Essays on the political economy of fiscal and monetary policy
2005
These three chapters represent distinct contributions to the political economy of fiscal and monetary policy. In each case, the contribution is a novel reduced-form test with the power to distinguish between competing theories where such distinction has, in the past, been difficult, delivering a variety of interesting empirical results. Previous tests of the rational partisan theory of political business cycles have remarkably little power to distinguish between it and predecessors based on naïve expectations. Looking at the direct response of expectations to election surprise, I establish that the resolution of uncertainty over future aggregate demand policy that takes place on Election Day can result in large movements in the forecasts of large corporations. I discover a great deal of country-level heterogeneity. I show that some political systems are more susceptible to politically induced economic volatility than others and corporatist economies, where firms tend to coordinate activities via non-market mechanisms, tend to be less responsive to changes in aggregate demand policy than market economies. I use government expenditure data on individual categories and various levels of government to test theories of government size. I estimate a complete specification so as to avoid omitted variables bias. Looking at a detailed pattern of correlations allows me to test implications of the theories beyond those effects they were hypothesized to explain and delivers interesting new results: a partial repudiation of Rodrik's theory of the role of openness, support for a version of Meltzer and Richard which is extended to include the extent of political rights, an explanation of the puzzling Wagner's Law, and more.
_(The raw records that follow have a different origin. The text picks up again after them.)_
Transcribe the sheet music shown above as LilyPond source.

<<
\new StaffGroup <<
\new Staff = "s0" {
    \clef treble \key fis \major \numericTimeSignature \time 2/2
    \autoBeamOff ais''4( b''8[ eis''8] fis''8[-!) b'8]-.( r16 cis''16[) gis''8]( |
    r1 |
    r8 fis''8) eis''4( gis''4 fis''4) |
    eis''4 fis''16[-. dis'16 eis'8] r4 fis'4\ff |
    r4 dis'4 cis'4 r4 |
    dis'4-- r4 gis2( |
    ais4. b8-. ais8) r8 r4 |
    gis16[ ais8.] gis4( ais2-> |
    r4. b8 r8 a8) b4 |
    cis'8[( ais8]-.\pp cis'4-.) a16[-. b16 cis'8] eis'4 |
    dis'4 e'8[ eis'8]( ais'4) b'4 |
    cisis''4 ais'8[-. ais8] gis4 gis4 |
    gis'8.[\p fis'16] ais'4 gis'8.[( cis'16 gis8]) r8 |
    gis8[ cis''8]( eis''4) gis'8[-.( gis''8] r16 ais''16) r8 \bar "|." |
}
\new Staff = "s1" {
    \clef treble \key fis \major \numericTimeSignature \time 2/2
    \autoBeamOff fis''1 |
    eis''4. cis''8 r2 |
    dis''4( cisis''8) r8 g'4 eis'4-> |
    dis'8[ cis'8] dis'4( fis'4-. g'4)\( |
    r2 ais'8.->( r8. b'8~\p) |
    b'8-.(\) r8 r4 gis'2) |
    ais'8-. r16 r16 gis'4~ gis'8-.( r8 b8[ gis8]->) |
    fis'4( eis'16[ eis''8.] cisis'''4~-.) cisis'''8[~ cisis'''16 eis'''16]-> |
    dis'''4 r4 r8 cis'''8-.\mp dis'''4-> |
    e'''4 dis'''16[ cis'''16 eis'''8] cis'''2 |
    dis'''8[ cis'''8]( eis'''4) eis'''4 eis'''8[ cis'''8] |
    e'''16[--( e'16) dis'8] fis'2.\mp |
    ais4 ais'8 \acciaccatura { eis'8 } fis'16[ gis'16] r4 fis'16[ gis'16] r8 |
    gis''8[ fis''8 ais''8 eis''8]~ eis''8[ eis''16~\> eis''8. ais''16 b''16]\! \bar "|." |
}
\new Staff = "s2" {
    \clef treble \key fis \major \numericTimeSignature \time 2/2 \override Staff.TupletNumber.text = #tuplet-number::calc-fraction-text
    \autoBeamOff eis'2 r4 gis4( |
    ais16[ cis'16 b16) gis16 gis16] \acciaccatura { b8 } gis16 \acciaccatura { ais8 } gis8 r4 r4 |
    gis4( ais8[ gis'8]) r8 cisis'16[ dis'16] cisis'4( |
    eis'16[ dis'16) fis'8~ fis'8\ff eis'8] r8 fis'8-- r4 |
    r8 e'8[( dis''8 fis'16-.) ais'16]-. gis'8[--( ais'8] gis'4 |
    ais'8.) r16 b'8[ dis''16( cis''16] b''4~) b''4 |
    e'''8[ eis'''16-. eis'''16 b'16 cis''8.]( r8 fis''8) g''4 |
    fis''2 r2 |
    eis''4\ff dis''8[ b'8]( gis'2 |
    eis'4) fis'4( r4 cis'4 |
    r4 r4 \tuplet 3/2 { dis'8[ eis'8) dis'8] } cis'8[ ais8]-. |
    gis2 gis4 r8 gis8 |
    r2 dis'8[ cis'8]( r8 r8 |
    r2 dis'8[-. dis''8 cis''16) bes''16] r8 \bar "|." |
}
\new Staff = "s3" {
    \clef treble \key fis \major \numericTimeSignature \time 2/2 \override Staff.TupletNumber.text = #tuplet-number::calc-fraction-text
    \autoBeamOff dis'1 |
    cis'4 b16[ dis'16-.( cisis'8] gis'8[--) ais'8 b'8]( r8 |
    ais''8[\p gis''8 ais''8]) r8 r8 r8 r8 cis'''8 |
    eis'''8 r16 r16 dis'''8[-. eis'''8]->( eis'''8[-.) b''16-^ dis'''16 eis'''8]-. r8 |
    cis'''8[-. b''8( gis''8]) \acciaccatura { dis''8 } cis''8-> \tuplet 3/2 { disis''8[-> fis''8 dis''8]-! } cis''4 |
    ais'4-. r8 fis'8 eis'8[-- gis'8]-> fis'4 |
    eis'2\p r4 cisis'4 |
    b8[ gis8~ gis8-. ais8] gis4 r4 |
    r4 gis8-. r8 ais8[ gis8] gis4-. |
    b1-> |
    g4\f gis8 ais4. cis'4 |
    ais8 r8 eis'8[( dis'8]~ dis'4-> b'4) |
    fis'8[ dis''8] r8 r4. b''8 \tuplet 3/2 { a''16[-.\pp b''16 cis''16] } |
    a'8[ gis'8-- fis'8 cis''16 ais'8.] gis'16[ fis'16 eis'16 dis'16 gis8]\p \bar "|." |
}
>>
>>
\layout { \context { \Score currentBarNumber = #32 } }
Redistributive fiscal policy is used both to promote social goals and to buy the votes of various electoral demographics. But the relative magnitudes of these activities is unknown because separately identifying these effects is difficult. Using Bartels' concept of voting power, I test Dixit and Londregan's model of vote-buying with ideologically motivated parties. The vast majority of a household's net redistribution is explained by its income rather than its voting power. Vote-buying is likely minimized because candidates cannot commit to redistributive policy, thus voters view campaign promises as cheap talk.